MIDWAY: Love of royals

In the wake of Prince Charles’s visit to Pakistan, now is an apt time to reflect on the strange hold that royals, and he in particular, have over Muslims.

It may sound paradoxical, but it’s not surprising that when British ministers queue up to tell modest women to take their veils off, there is a special affection for a prince whose public utterances on the subject have been marked by a sort of bumbling Islamophilia.
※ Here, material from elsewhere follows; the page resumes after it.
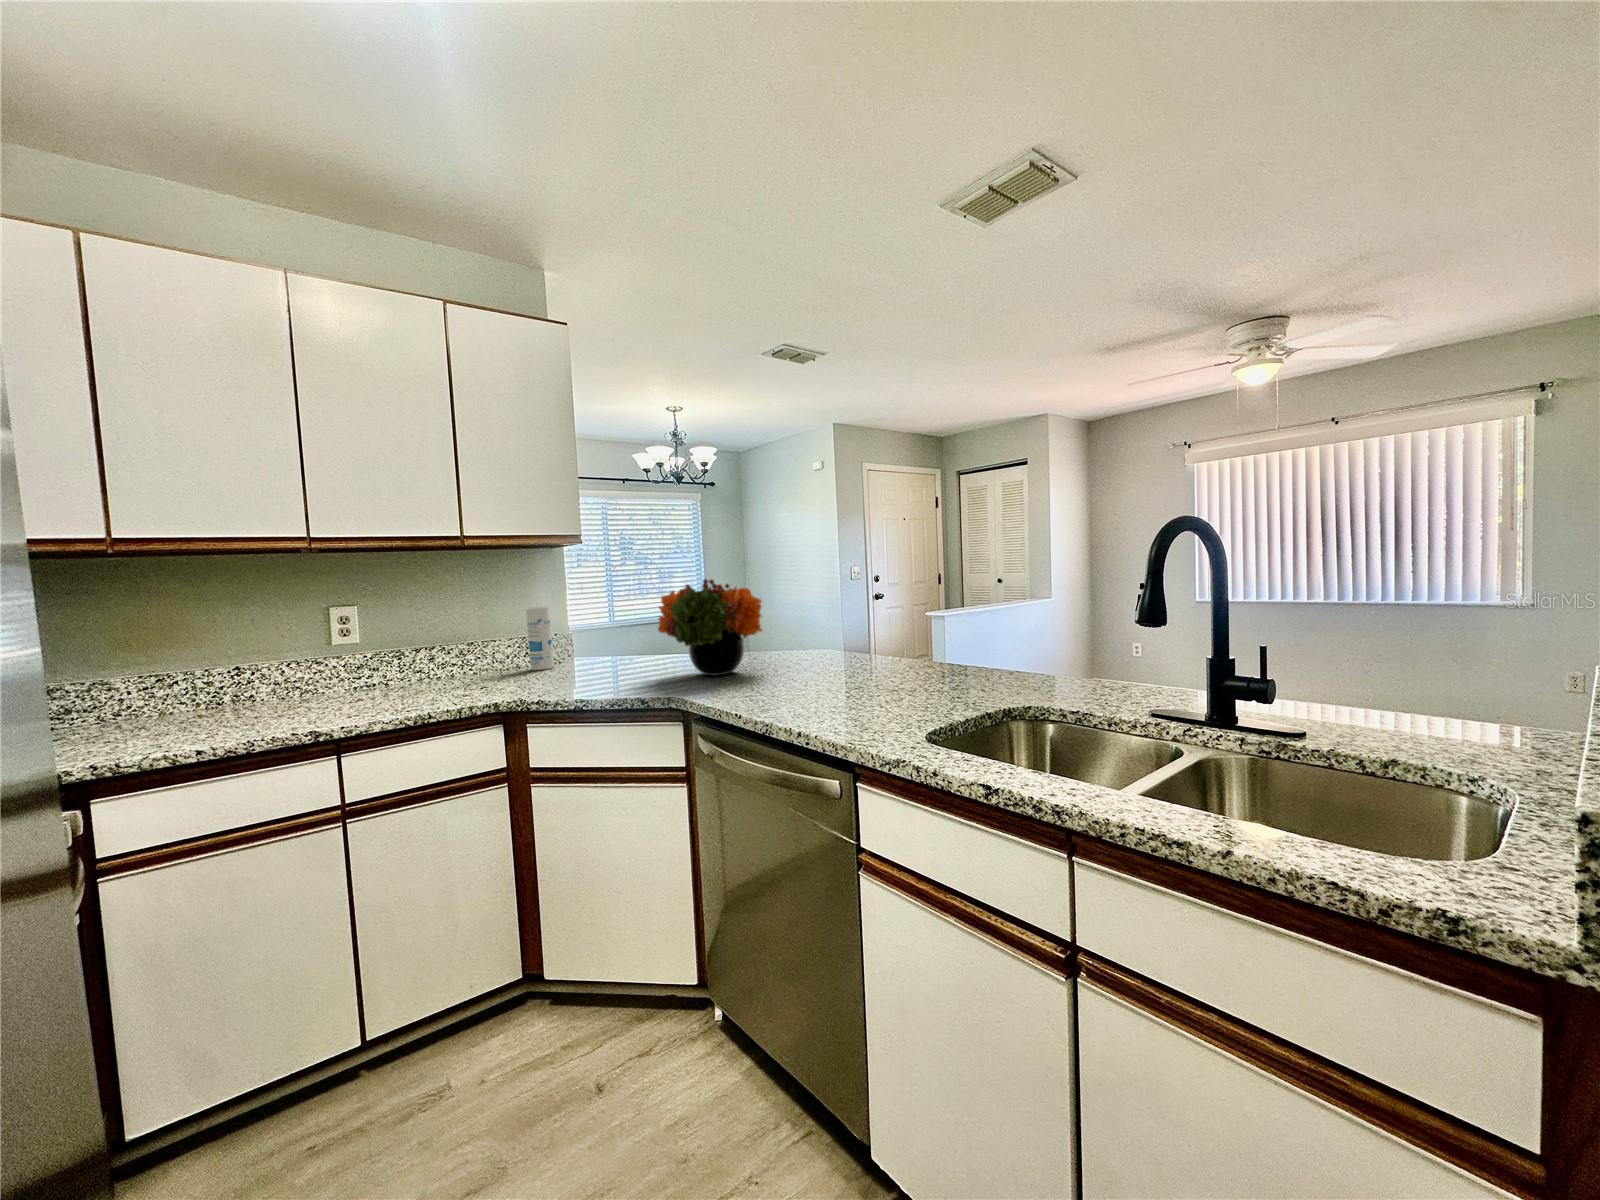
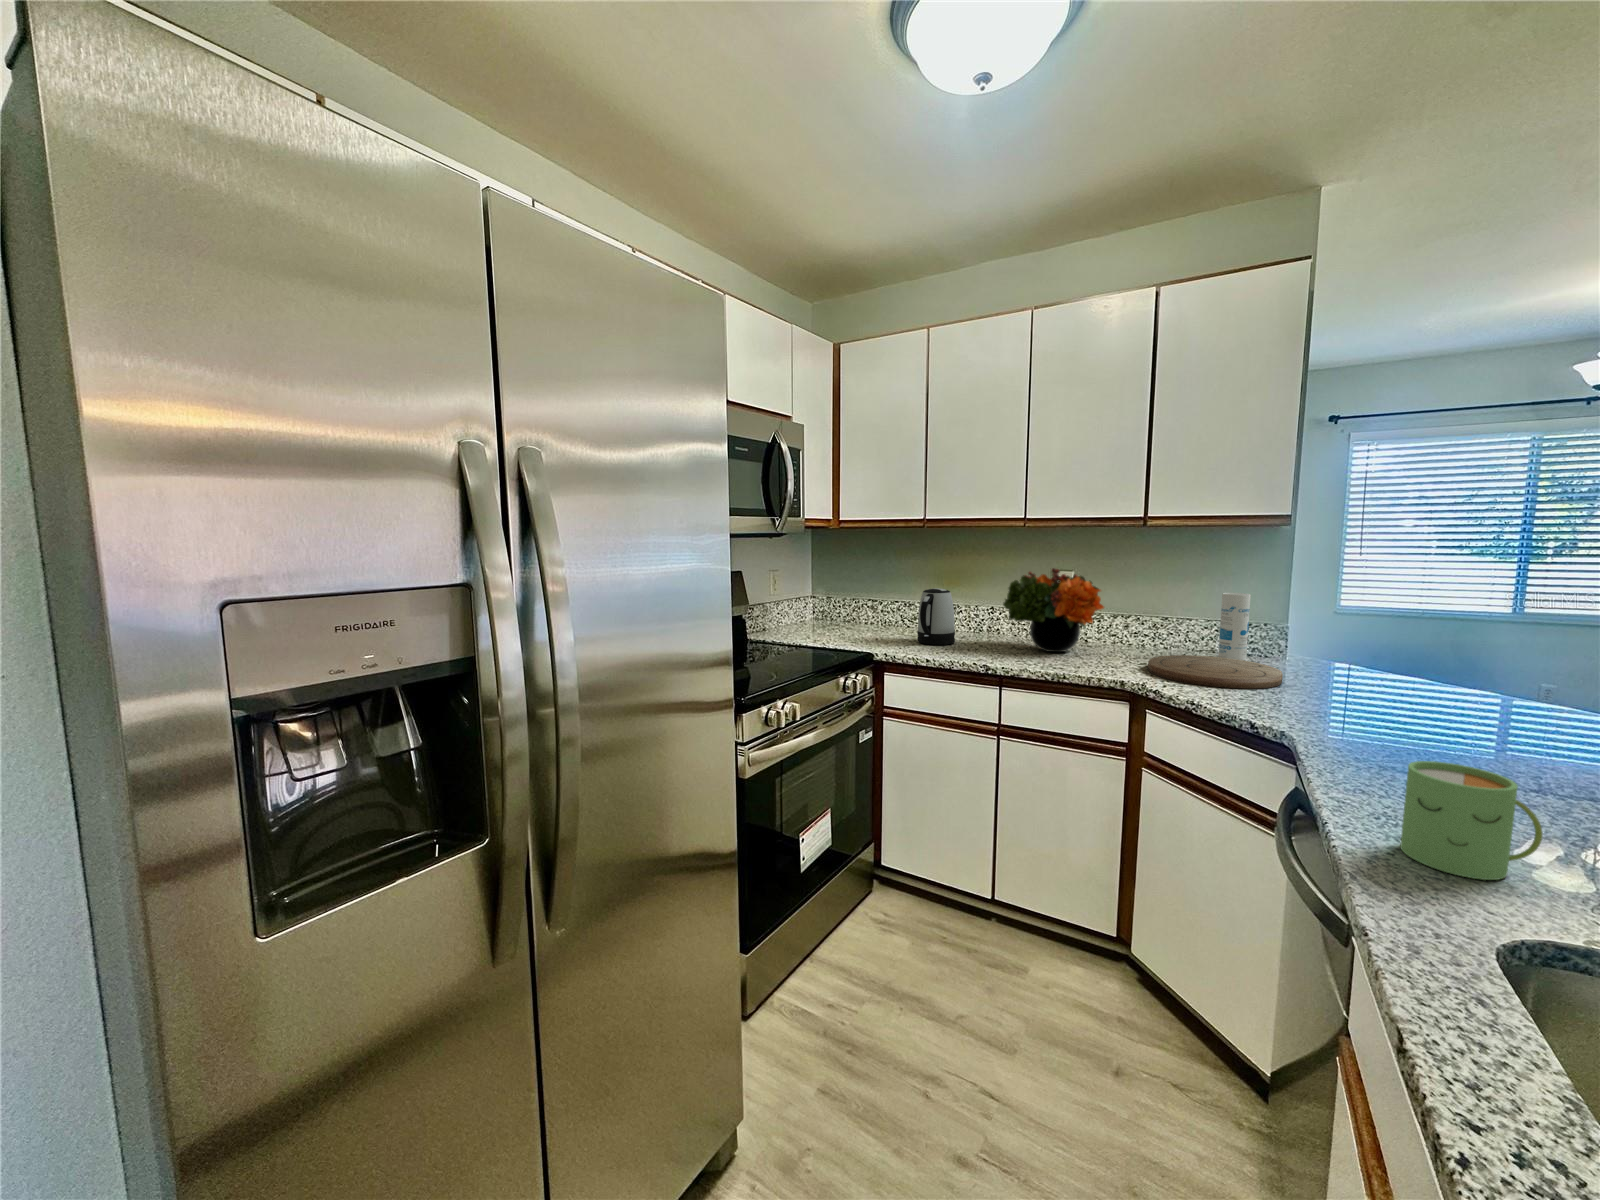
flower arrangement: present [658,579,762,675] -> present [1003,568,1104,652]
kettle: none [121,645,205,738] -> present [917,588,955,645]
mug: none [819,661,875,725] -> present [1400,761,1543,880]
cutting board: none [495,664,609,691] -> present [1148,655,1283,689]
Charles and Camilla’s visit to Pakistan was a really important trip for my mum. She is obsessed with the royal family. Lots of mums are but, really, you have no idea how big the royals are with Bangladeshi women. My friend Koruna will tell me, “But I bet she doesn’t have a showcase filled with royal-family china like my aunts.” Of course she does. “Yeah,” Koruna replies, “but a whole showcase in a mud-shack village in Bangladesh?”

Thousands of households in the subcontinent give pride of place to royal kitsch, and that is as much the case in the volatile Islamic states of Pakistan and Bangladesh as it is in India. A survey of my Asian mates confirms this grim predicament - the royal cult, and in particular the icon that is Diana, is being propped up by Muslim women all over the world, not just tabloid readers in a corner of south-east England.

For my mum, it was the fairytale romance of the People’s Princess that drew her in. She got married around the same time as Di and, like her, was a young bride; I was born in 1982, like William. For a while, she convinced herself that I would marry Wills and she could live in Highgrove.

My mum felt she and Di were living parallel lives — Windsor Castle and an estate in Redhill, being dressed by Valentino and wearing saris — although I never saw the similarity.

Now, when I go home, all those tacky royal plates have been taken down and replaced with equally cheap-looking, but perhaps more predictable, plates with Arabic script, pictures of Mecca and so on. It’s as if many Muslims have become more Islamic.

But now Britishness is apparently about values, values which lately seem to define themselves in opposition to the Muslim bogeyman. Saying that, however, I have a biscuit tin with the Queen Mum on it. What can I say? It’s retro.